"Was that the mad schoolmaster I saw with Winifred?" I asked—lowering my voice, however, in deference to the caution which I felt angrily disposed to call superstition.
"Sure I suppose 'twas himself and no other," declared Mrs. Meehan, with a half sigh. "Miss Winifred has a real heart-love for him; and sometimes it makes me uneasy, because people say he's too knowledgeable to have come honestly by his wisdom. There's no tellin'. But be that as it may, there's no other evil told of the man. He's been like a father to the poor little one and given her all the schoolin' she's had."
"He is a schoolmaster, then?" I asked.
"To be sure, ma'am, and a mighty fine one entirely; so that for many a year them that wanted their childer to have more book-learnin' than they have themselves, as folks do nowadays, sent their gossoons to him, and the girls as well. And a kind and good master he was, I'm told: never a cross word passin' his lips. And a fine scholar, with a power of learnin' in his head."
"Does he still keep the school?" I inquired further.
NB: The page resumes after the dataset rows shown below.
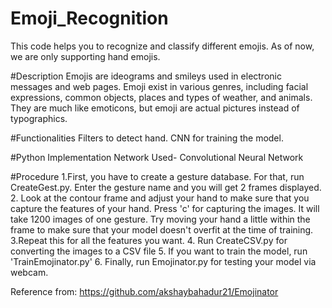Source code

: # Emoji_Recognition
This code helps you to recognize and classify different emojis. As of now, we are only supporting hand emojis.

#Description
Emojis are ideograms and smileys used in electronic messages and web pages. Emoji exist in various genres, including facial expressions, common objects, places and types of weather, and animals. They are much like emoticons, but emoji are actual pictures instead of typographics.

#Functionalities
Filters to detect hand.
CNN for training the model.

#Python Implementation
Network Used- Convolutional Neural Network

#Procedure
1.First, you have to create a gesture database. For that, run CreateGest.py. Enter the gesture name and you will get 2 frames displayed. 2. Look at the contour frame and adjust your hand to make sure that you capture the features of your hand. Press 'c' for capturing the images. It will take 1200 images of one gesture. Try moving your hand a little within the frame to make sure that your model doesn't overfit at the time of training.
3.Repeat this for all the features you want.
4. Run CreateCSV.py for converting the images to a CSV file
5. If you want to train the model, run 'TrainEmojinator.py'
6. Finally, run Emojinator.py for testing your model via webcam.

Reference from: https://github.com/akshaybahadur21/Emojinator
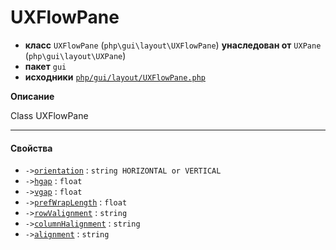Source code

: # UXFlowPane

- **класс** `UXFlowPane` (`php\gui\layout\UXFlowPane`) **унаследован от** `UXPane` (`php\gui\layout\UXPane`)
- **пакет** `gui`
- **исходники** [`php/gui/layout/UXFlowPane.php`](./src/main/resources/JPHP-INF/sdk/php/gui/layout/UXFlowPane.php)

**Описание**

Class UXFlowPane

---

#### Свойства

- `->`[`orientation`](#prop-orientation) : `string HORIZONTAL or VERTICAL`
- `->`[`hgap`](#prop-hgap) : `float`
- `->`[`vgap`](#prop-vgap) : `float`
- `->`[`prefWrapLength`](#prop-prefwraplength) : `float`
- `->`[`rowValignment`](#prop-rowvalignment) : `string`
- `->`[`columnHalignment`](#prop-columnhalignment) : `string`
- `->`[`alignment`](#prop-alignment) : `string`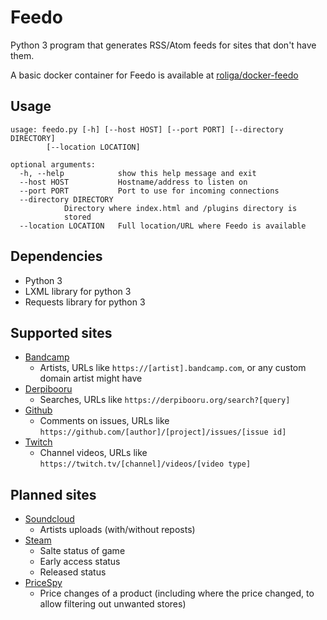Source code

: Feedo
=====

Python 3 program that generates RSS/Atom feeds for sites that don't have them.

A basic docker container for Feedo is available at [roliga/docker-feedo](https://github.com/Roliga/docker-feedo/)

Usage
-----

	usage: feedo.py [-h] [--host HOST] [--port PORT] [--directory DIRECTORY]                                                                 
			[--location LOCATION]

	optional arguments:
	  -h, --help            show this help message and exit
	  --host HOST           Hostname/address to listen on
	  --port PORT           Port to use for incoming connections
	  --directory DIRECTORY
				Directory where index.html and /plugins directory is
				stored
	  --location LOCATION   Full location/URL where Feedo is available

Dependencies
------------

* Python 3
* LXML library for python 3
* Requests library for python 3

Supported sites
---------------

* [Bandcamp](https://bandcamp.com)
	- Artists, URLs like `https://[artist].bandcamp.com`, or any custom domain artist might have
* [Derpibooru](https://derpibooru.org/)
	- Searches, URLs like `https://derpibooru.org/search?[query]`
* [Github](https://github.com)
	- Comments on issues, URLs like `https://github.com/[author]/[project]/issues/[issue id]`
* [Twitch](https://twitch.tv/)
	- Channel videos, URLs like `https://twitch.tv/[channel]/videos/[video type]`

Planned sites
-------------

* [Soundcloud](https://soundcloud.com)
	- Artists uploads (with/without reposts)
* [Steam](https://store.steampowered.com/)
	- Salte status of game
	- Early access status
	- Released status
* [PriceSpy](https://pricespy.co.uk/)
	- Price changes of a product (including where the price changed, to allow filtering out unwanted stores)
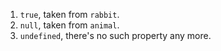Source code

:1. `true`, taken from `rabbit`.
2. `null`, taken from `animal`.
3. `undefined`, there's no such property any more.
"He doesn't, ma'am, more's the pity. But 'twas this way. One began to be afeard of him, sayin' that he wasn't lucky; and another began to be afeard. The word flew from mouth to mouth, till but few enough remained. Then of a sudden he up and told the people that he wasn't goin' to teach no more in the hills of Wicklow; and he closed up his school and off with him for a month or so. He came back again, do you mind? But he never would have no pupils except Miss Winifred. And when the people seen that they tried to get him to take back the school. But it was all of no use: he's that set agin it that Father Owen himself could do nothin' with him."
"But how does he support himself?"
Granny Meehan turned her head this way and that, listening, to be sure that no one was about; then she leaned toward me, seeming to know by instinct where I sat, and began impressively:
"Oh, it's a queer kind of life he's led since then! He still has his cabin up in the Croghans—you may see it any day. Sometimes he's there and sometimes he isn't; but many a tale does be told about his doin's up yonder. There was one that watched him by night, and what do you think he seen?"